Furthermore, the adventures Spongebob and his friends went on were not typical either.  They were really odd and strange.

In one episode, Squidward manages to convince his neighbors that he’s a ghost and they have to serve him for all eternity.  In another episode, Spongebob and Patrick are trying to reform a supervillain.  In another episode, Mr. Krabs is convinced that a board game’s treasure map is real and ropes Spongebob and Patrick into going on a quest with him.

You get the picture.  These were not normal adventures.  They were bizarre.  They were different.  Sometimes, they were unbelievably dark, like that one episode where Spongebob and his boss think they wrongly killed a health inspector and try to hide his body from the police.  These adventures were so remarkably odd that it was impossible not to get sucked into them.  Whenever a new episode premiered, we didn’t know what the result would be since these were such atypical stories.  Then even when we did, we enjoyed rewatching them just because the ride was so much fun.

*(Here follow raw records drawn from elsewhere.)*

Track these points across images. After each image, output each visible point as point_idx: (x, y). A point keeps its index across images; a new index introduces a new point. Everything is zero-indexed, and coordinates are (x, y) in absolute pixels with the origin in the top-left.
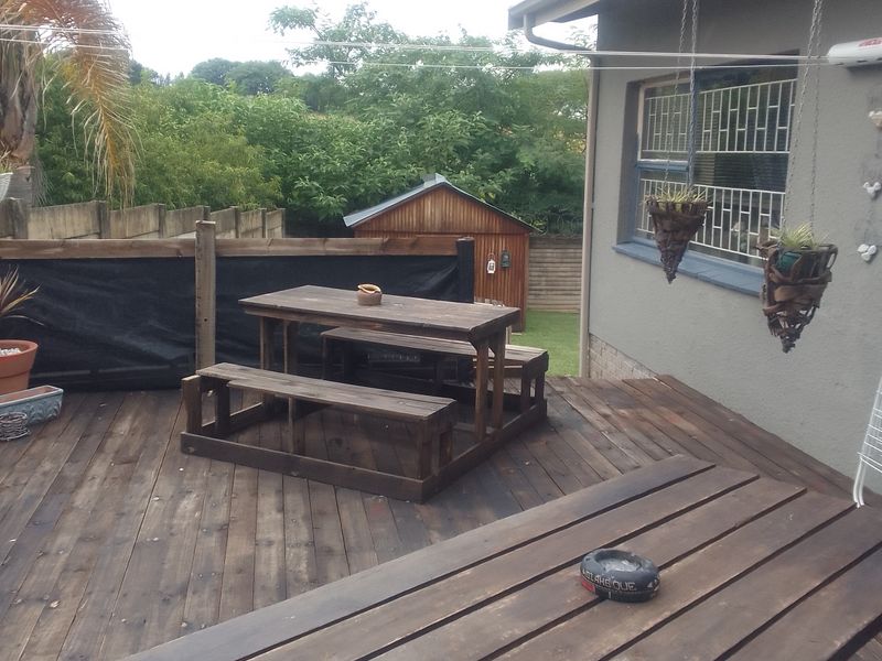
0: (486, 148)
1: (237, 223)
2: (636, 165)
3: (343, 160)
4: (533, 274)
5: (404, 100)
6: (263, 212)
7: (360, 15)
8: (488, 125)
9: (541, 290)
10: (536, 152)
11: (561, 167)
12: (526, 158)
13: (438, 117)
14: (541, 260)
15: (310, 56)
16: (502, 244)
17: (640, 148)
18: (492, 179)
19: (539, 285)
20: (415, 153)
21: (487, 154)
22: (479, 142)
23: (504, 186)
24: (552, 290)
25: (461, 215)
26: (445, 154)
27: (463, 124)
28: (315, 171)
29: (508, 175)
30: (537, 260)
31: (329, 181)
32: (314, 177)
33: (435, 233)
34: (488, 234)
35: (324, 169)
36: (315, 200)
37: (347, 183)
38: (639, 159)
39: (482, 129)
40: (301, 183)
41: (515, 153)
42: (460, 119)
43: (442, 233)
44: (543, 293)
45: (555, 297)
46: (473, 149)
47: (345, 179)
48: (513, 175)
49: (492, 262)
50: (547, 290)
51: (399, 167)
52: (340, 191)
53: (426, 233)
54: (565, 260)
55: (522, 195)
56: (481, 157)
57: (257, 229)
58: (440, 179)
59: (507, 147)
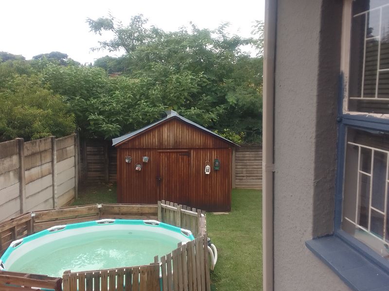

Third, Spongebob worked for its odd sense of humor.

The humor of the show’s earliest seasons was weird to say the least.  The jokes were random and all over the place.  There were visual gags, cutaways, situational irony, dark humor, and witty dialogue that ran the gamut from high bar to low bar.  It was odd.  It was stupid.  It was just out there enough to get a laugh out of us no matter how many times we watched it.  It always made us happy, which brings me to my last point.

Fourth and finally, Spongebob had a relentless optimism that kept us coming back.

The world Spongebob lives in is cynical and full of danger, much like our own.  It was never overbearingly so in the earlier seasons, like the later seasons, but it was obvious that Spongebob was considered a naïve weirdo by his own community’s standards even if he was generally well-liked.  As such, his life was not easy.

Spongebob was picked on.  He was taken advantage of.  He was sometimes far too nice and it came back to bite him.  He made mistakes that hurt his friends and would have to make things right.  Sometimes, Spongebob was too naïve to notice when he was being looked down on, but when he figured it out, he would get upset or he would work harder to prove himself so he would be taken seriously.  Other times, his friends would have problems he didn’t really know how to solve but kept working harder until he found a solution.  Sometimes, he could be just plain stupid.  Sometimes, he could be pushed way too hard and snap.  Spongebob was identifiably insecure and imperfect, but he was still admirable because of his optimism that kept him and us going.

Spongebob was not always treated well, but no matter how many times he was hurt, he never let it stop him from being kind to people.  His kindness often moved people into being kind themselves, even people as grouchy and mean-spirited as Squidward.  No matter how rough life got for him, Spongebob kept going.  Even when he made mistakes, Spongebob never gave up.  He was a person that kids and adults could and still look up to and identify with.  That is why Spongebob remains an inspiration to generations of kids, despite Nickelodeon’s best efforts.

That is the legacy that Stephen Hillenburg leaves behind, and for that, we thank you.  May you rest in peace.